**Instructions:**
**1.** Render this sentence from the multi-CC scheduling passage in French: "The multi-CC scheduling parameter has candidate values (e.g., codepoints) that are mapped to a set of values of individual-CC scheduling parameters for different CCs."
**2.** Write what follows in the multi-CC scheduling passage, starting after its final sentence.

**Reading text:**

In conventional operation, a DCI transmission schedules transmissions for a single component carrier (CC) or multiple CCs. When scheduling transmissions for multiple CCs, each parameter is signalled individually per CC (referred to as individual-CC scheduling by an individual-CC scheduling parameter). This may increase DCI length and singling overhead.

In the implementations described herein, for a DCI transmission scheduling multiple CCs, a parameter (e.g., a multi-CC scheduling parameter) can be included/signalled for one or more parameters for two or more CCs. The multi-CC scheduling parameter has candidate values (e.g., codepoints) that are mapped to a set of values of individual-CC scheduling parameters for different CCs. To illustrate, the multi-CC scheduling parameter can be a multi-CC TCI codepoint. Instead of signaling individual-CC TCI codepoints, a single multi-CC TCI codepoint can be signalled with each candidate value mapped to multiple individual-CC TCI ID values on respective CCs.

In some implementations, multi-CC TCI codepoints can be used for DL beam indication for downlink transmission, such as PDCCH, CSI-RS, and/or PDSCH. In addition or in the alternative, multi-CC spatial relation information, multi-CC UL TCI codepoints, or both, can be used for UL beam indication for uplink transmission, such as PUCCH, PUSCH, SRS, and/or PRACH.

As another illustration, instead of signaling individual-CC PDSCH scheduling offset K0 as in Rel-15/16, a single multi-CC PDSCH scheduling offset K0 in a DCI can be signalled for the offset between the DCI and the scheduled PDSCH transmission where each candidate value is mapped to multiple individual-CC K0 values.

In some implementations, multi-CC K1 codepoints in a DCI can be used for signaling/indicating offsets between the scheduled PDSCH and a corresponding PUCCH. In some implementations, multi-CC K2 codepoints in a DCI can be used for signaling/indicating offsets for between the DCI and the scheduled PUSCH.

The multi-CC scheduling parameters may be signalled by/included in and/or correspond to the fields for individual-CC scheduling parameters in existing DCI formats, e.g. format 0_0, 0_1, 1_0, 1_1. The mapping between multi-CC scheduling parameter value to individual-CC scheduling parameter value(s) can be updated by gNB or UE via RRC/MAC-CE/DCI. For example, a list of multi-CC scheduling parameters can be configured by RRC signaling, and a subset of the list can be selected by the MAC-CE signaling. The DCI codepoints for the multi-CC scheduling parameters are mapped in order to the multi-CC scheduling parameters in the selected subset of the list.

**Entries provided:**
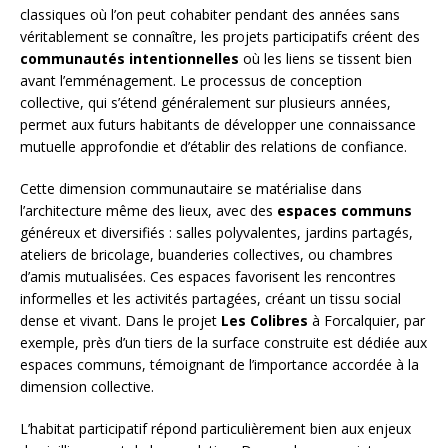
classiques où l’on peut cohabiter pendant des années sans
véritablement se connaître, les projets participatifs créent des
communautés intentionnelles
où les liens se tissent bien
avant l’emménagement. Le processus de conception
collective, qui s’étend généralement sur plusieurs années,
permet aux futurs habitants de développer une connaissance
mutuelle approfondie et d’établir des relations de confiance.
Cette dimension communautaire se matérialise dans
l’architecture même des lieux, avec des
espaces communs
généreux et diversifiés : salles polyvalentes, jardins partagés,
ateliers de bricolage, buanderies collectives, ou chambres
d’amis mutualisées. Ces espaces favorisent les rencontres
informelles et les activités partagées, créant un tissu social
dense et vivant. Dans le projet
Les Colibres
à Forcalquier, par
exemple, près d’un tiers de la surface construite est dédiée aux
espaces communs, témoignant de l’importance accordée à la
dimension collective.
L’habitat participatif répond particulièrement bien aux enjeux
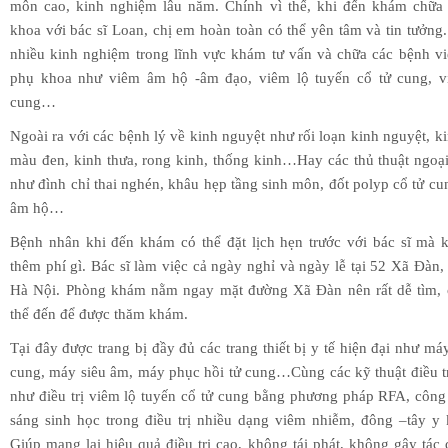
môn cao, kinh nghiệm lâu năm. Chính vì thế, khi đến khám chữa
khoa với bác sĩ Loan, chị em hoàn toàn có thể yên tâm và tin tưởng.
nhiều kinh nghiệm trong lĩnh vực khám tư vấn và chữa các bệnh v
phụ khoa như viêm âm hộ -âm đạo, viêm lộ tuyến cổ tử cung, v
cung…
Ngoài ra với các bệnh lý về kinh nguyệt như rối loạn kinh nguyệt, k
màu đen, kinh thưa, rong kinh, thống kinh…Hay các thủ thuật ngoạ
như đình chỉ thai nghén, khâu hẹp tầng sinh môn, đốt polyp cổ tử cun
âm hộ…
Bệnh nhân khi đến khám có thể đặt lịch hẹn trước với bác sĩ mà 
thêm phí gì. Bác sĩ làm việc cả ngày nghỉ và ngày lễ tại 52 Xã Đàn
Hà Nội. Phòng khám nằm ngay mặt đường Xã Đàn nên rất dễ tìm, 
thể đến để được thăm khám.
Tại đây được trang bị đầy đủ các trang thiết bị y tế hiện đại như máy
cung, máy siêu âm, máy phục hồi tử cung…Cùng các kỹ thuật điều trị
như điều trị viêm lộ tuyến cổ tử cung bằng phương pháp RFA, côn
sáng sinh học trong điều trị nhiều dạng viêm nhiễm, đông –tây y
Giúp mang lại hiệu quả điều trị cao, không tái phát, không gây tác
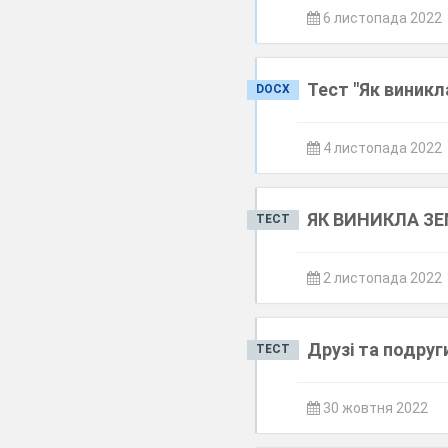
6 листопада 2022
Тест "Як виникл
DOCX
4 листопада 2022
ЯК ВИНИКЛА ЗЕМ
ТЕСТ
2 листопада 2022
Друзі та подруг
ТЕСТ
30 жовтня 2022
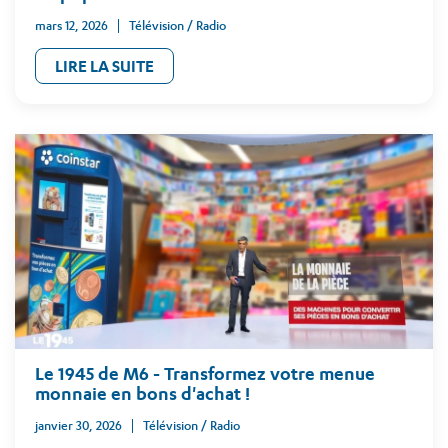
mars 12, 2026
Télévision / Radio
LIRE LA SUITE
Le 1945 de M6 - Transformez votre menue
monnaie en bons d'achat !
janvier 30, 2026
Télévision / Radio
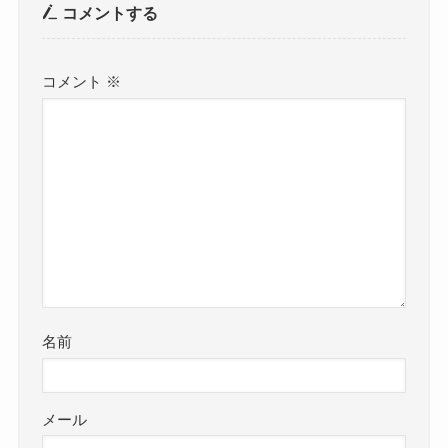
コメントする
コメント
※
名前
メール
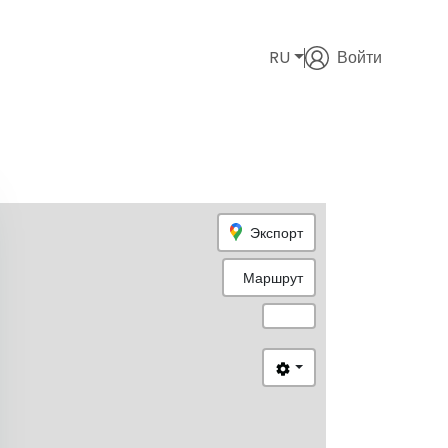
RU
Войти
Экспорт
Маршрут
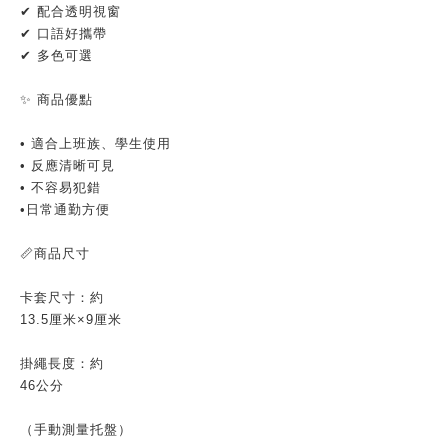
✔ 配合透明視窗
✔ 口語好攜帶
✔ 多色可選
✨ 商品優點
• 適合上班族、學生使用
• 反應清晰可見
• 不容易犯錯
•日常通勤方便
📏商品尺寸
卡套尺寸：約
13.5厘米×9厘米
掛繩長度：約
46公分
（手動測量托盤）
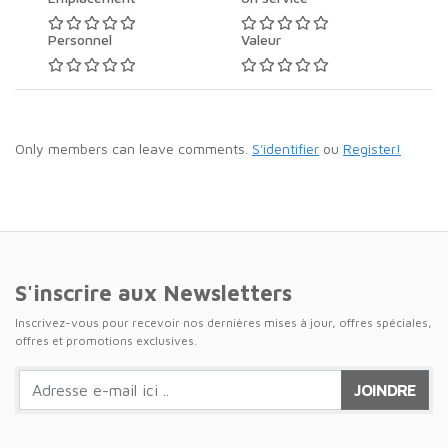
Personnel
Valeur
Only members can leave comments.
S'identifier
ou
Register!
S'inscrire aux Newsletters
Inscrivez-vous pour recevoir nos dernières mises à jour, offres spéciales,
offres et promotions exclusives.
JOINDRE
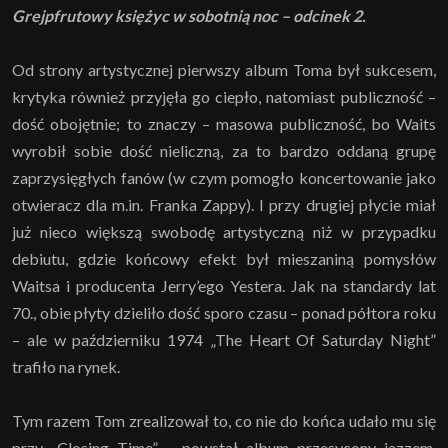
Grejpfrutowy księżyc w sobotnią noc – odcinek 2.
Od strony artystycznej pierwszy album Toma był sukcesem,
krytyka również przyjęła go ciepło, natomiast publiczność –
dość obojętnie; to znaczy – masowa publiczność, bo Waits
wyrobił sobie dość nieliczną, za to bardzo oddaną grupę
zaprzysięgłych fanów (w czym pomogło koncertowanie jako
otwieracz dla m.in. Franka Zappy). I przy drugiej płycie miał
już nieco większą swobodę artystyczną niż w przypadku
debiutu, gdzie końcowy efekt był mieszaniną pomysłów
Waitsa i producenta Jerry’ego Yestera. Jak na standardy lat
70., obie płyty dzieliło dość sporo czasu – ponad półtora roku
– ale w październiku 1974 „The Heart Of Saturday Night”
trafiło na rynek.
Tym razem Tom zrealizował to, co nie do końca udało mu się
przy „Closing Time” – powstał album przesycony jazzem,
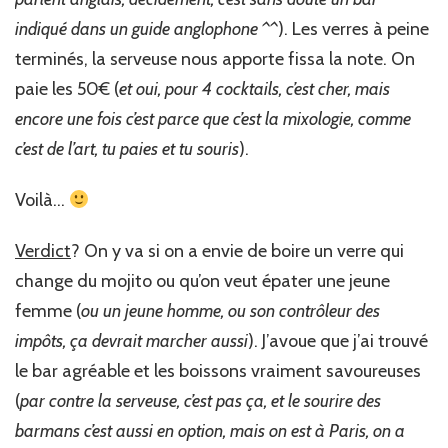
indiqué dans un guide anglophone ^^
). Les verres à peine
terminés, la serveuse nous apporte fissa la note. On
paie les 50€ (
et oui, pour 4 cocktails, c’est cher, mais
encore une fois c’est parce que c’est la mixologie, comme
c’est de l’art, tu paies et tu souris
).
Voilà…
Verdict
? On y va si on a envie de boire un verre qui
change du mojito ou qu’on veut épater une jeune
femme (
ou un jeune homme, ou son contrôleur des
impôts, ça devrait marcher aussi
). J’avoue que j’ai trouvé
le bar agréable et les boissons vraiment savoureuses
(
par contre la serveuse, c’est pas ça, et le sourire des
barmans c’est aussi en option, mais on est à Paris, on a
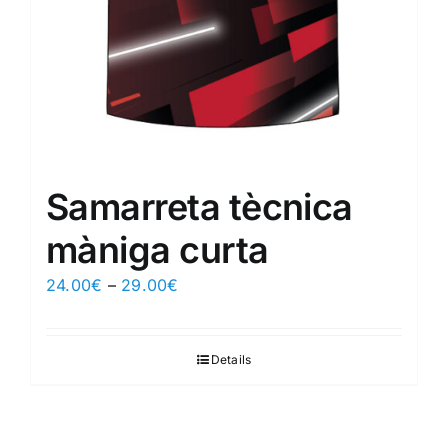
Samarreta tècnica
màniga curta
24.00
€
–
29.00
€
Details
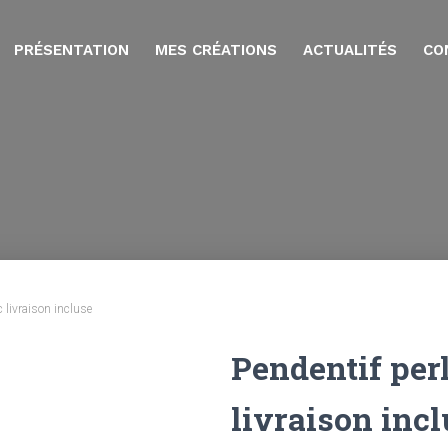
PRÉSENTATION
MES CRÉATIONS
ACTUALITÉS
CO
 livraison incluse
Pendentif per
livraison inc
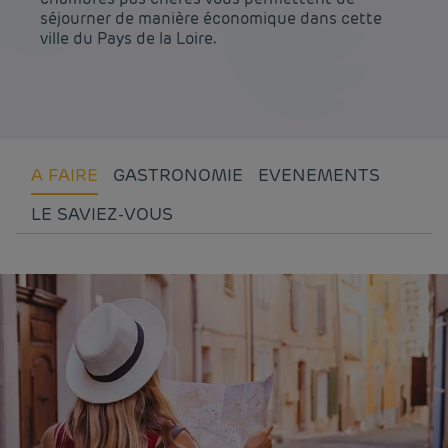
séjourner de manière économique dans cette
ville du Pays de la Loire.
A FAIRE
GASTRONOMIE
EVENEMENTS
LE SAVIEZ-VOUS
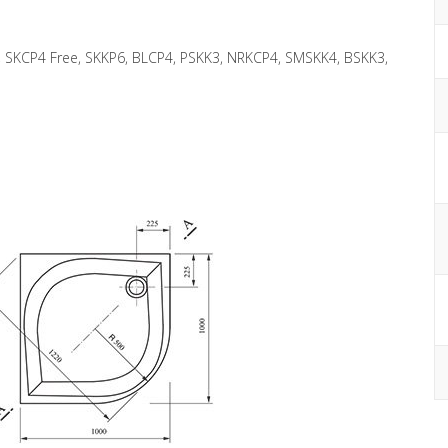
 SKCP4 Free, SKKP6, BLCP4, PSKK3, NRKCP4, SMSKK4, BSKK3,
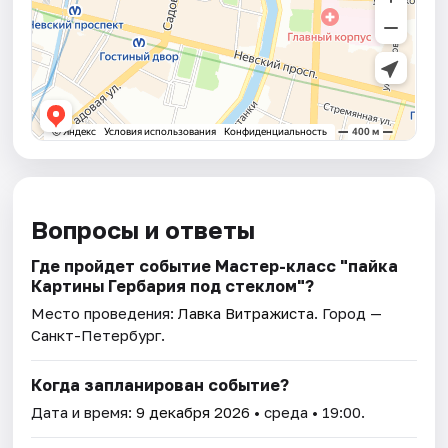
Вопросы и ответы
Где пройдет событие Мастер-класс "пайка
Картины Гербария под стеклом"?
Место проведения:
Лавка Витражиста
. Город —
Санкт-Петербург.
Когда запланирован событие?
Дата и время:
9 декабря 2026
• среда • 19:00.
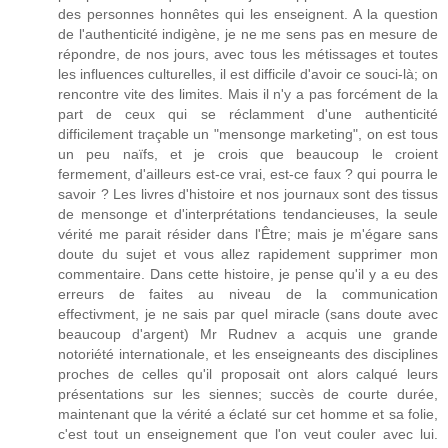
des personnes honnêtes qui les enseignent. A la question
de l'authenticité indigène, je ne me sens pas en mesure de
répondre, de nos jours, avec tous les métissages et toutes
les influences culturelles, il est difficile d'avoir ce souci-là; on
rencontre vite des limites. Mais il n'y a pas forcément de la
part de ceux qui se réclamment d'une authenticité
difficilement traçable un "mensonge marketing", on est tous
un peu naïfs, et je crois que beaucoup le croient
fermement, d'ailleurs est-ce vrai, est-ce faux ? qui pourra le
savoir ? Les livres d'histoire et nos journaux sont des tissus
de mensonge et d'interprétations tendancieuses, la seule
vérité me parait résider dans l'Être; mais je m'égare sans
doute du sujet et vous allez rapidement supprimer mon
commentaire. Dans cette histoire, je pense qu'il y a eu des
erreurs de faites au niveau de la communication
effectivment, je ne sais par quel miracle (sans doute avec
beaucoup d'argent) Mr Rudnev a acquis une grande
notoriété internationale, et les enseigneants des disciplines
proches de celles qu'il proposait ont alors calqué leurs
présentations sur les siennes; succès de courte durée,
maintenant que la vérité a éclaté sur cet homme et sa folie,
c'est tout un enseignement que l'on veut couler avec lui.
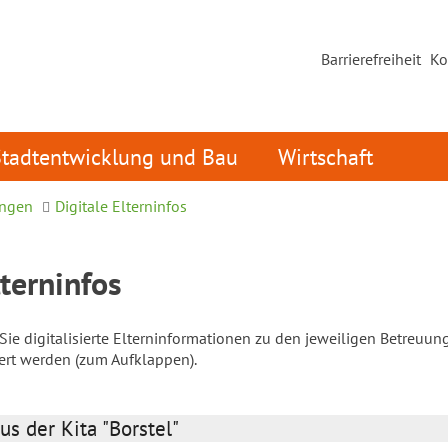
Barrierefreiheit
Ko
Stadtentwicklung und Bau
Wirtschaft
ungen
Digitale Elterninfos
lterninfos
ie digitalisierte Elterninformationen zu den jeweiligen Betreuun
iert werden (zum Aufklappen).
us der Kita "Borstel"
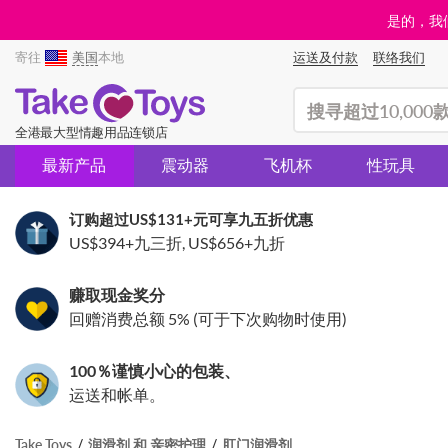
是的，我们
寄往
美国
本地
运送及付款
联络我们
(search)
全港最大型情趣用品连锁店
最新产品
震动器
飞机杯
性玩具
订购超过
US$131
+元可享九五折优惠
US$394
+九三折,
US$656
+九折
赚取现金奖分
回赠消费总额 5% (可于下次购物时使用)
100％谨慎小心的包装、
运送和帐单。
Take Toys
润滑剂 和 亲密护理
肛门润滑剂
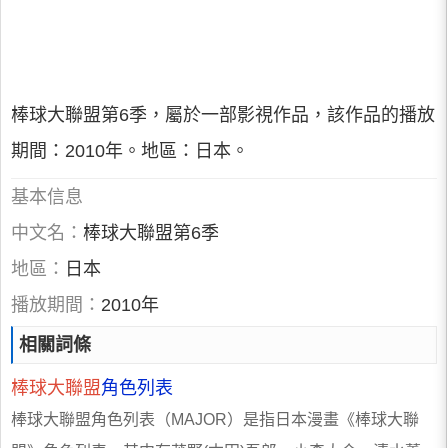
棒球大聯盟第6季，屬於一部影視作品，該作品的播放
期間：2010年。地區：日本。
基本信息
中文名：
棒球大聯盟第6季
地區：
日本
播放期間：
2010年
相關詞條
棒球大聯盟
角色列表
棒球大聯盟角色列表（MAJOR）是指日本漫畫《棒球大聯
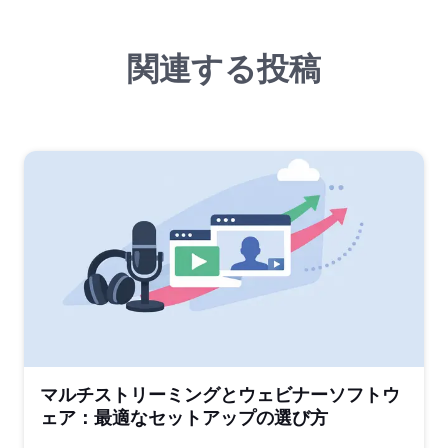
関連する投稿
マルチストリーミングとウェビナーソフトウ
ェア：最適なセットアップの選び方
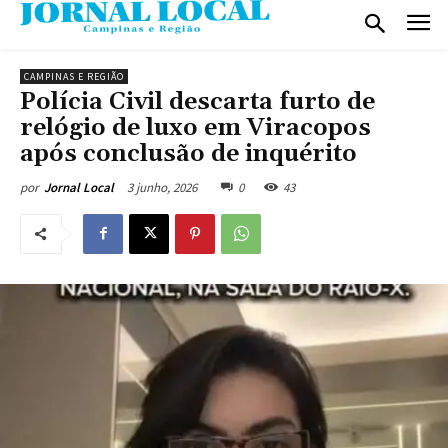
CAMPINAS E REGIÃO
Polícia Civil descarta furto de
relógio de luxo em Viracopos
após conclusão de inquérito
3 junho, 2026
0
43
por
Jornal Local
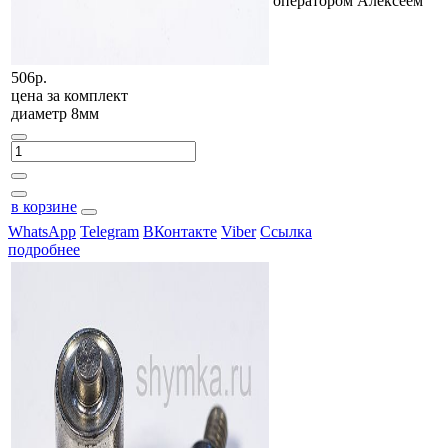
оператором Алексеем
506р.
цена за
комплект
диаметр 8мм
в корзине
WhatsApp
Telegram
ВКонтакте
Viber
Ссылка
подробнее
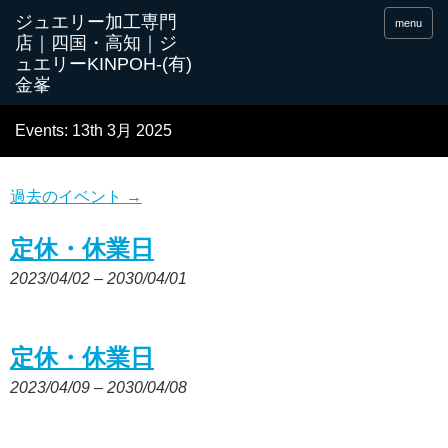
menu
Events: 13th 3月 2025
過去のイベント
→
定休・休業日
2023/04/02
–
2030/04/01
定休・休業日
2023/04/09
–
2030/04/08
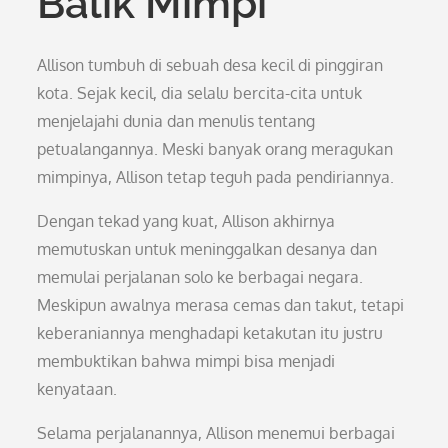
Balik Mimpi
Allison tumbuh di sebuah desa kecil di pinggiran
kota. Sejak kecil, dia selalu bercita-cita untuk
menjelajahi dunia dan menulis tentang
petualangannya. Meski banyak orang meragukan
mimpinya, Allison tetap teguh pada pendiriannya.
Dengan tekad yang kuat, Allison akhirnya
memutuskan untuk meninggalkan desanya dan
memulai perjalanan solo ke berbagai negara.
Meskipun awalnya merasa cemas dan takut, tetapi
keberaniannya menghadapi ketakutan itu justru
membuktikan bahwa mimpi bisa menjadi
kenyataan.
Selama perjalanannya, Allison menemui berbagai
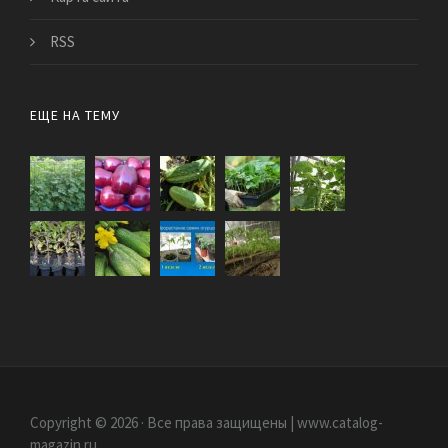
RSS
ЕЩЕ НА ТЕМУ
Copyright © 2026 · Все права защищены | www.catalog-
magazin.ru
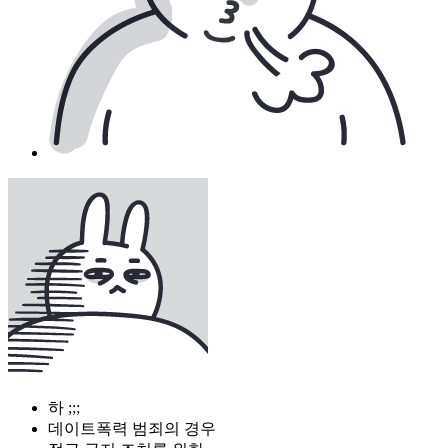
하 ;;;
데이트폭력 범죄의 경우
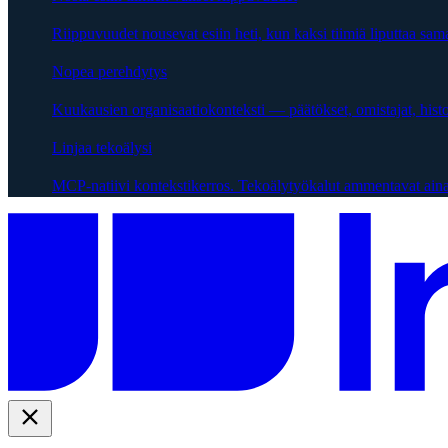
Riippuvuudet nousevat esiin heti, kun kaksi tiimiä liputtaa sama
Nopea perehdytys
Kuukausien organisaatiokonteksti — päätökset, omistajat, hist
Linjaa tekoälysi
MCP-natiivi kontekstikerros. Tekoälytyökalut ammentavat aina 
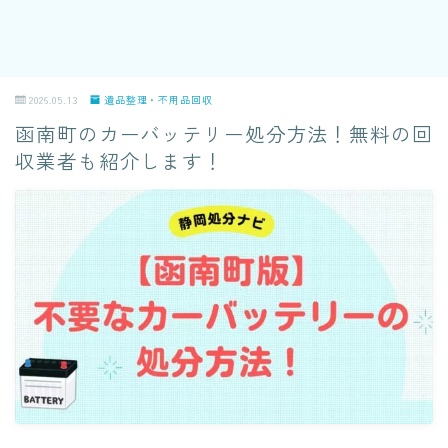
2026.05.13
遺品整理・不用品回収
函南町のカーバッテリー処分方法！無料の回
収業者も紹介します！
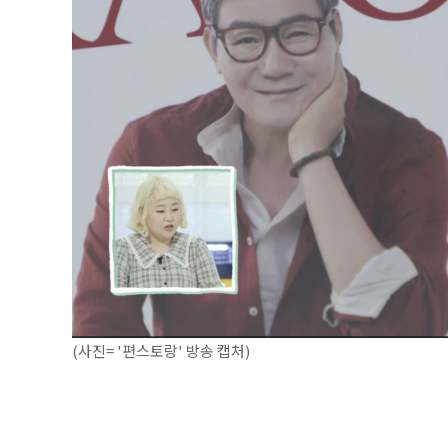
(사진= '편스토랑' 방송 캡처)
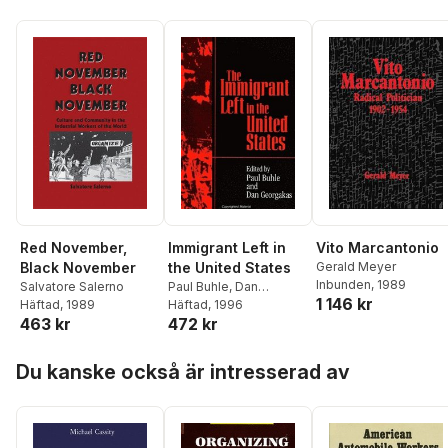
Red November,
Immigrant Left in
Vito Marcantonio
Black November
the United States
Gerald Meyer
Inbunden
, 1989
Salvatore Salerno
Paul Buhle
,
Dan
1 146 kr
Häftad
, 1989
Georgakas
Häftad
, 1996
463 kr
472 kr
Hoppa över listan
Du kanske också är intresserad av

**Results:**
**1.** Le paramètre d'ordonnancement multi-CC possède des valeurs candidates (par exemple, des points de code) qui sont mises en correspondance avec un ensemble de valeurs de paramètres d'ordonnancement individuels par CC pour différentes CC.

**2.**
FIG. 4 illustrates an example of a wireless communications system 400 that supports multi-CC scheduling operations. In some examples, wireless communications system 400 may implement aspects of wireless communication system 100. For example, wireless communications system 400 includes network entity 105 (such as a network system or base station) and UE 115, and optionally includes second network entity 405a (such as a TRP of the base station or a second base station), third network entity 405b, a servicing device 407, or a combination thereof. Multi-CC scheduling operation may enable more efficient multiple carrier or cell operation and may increase reliability and reduce latency and overhead as compared to single CC operation and per CC indication.

Network entity 105 and UE 115 may be configured to communicate via frequency bands, such as FR1 having a frequency of 410 to 7125 MHz, FR2 having a frequency of 24250 to 52600 MHz for mm-Wave, or bands above FR2. In some implementations, the FR2 frequency bands may be limited to 52.6 GHz. While in some other implementations, the FR2 frequency bands may have a frequency of 300 GHz or more. It is noted that sub-carrier spacing (SCS) may be equal to 15, 30, 60, or 120 kHz for some data channels. Network entity 105 and UE 115 may be configured to communicate via one or more component carriers (CCs), such as representative first CC 481, second CC 482, third CC 483, and fourth CC 484. Although four CCs are shown, this is for illustration only, as more or fewer than four CCs may be used. One or more CCs may be used to communicate a Physical Downlink Control Channel (PDCCH), a Physical Downlink Shared Channel (PDSCH), a Physical Uplink Control Channel (PUCCH), or a Physical Uplink Shared Channel (PUSCH).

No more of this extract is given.